# TASK GOAL
Write out, as a JSON array of strings with one string per line and blank lines omitted, the material's lines starting with the line that contains "The format is" and going on through the line that contains "Here's a short description of each element", both included.

# DATA EXTRACT
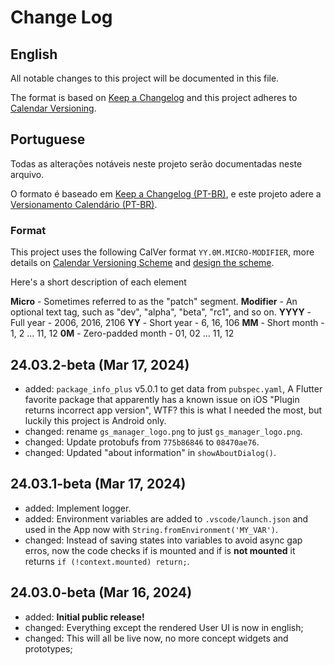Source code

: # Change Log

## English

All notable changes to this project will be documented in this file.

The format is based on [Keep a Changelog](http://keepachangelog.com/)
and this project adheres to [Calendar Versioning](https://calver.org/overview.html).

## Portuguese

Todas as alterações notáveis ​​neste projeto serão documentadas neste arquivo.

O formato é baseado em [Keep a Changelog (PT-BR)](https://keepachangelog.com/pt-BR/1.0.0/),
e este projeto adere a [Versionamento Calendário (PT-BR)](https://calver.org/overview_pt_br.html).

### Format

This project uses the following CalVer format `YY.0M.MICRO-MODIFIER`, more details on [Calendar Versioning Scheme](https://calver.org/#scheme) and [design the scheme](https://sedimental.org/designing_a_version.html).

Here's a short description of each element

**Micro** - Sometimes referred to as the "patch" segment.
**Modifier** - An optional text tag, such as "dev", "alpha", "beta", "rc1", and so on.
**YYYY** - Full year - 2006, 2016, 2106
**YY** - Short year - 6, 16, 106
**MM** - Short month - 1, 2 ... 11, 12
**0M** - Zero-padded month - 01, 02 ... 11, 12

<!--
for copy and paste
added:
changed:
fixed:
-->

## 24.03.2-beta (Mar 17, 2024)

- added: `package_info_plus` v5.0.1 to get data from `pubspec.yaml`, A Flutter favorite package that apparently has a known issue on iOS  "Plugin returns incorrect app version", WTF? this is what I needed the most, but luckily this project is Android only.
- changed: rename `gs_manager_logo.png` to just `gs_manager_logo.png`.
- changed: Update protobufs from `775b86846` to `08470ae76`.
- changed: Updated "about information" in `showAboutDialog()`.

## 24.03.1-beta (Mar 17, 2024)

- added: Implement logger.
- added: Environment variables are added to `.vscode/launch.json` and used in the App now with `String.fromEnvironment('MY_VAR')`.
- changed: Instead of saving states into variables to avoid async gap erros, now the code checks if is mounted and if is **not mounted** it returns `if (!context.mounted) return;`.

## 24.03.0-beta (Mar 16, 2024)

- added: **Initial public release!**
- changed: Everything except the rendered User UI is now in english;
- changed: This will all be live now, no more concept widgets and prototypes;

# FINAL ANSWER
[
  "The format is based on [Keep a Changelog](http://keepachangelog.com/)",
  "and this project adheres to [Calendar Versioning](https://calver.org/overview.html).",
  "## Portuguese",
  "Todas as alterações notáveis ​​neste projeto serão documentadas neste arquivo.",
  "O formato é baseado em [Keep a Changelog (PT-BR)](https://keepachangelog.com/pt-BR/1.0.0/),",
  "e este projeto adere a [Versionamento Calendário (PT-BR)](https://calver.org/overview_pt_br.html).",
  "### Format",
  "This project uses the following CalVer format `YY.0M.MICRO-MODIFIER`, more details on [Calendar Versioning Scheme](https://calver.org/#scheme) and [design the scheme](https://sedimental.org/designing_a_version.html).",
  "Here's a short description of each element"
]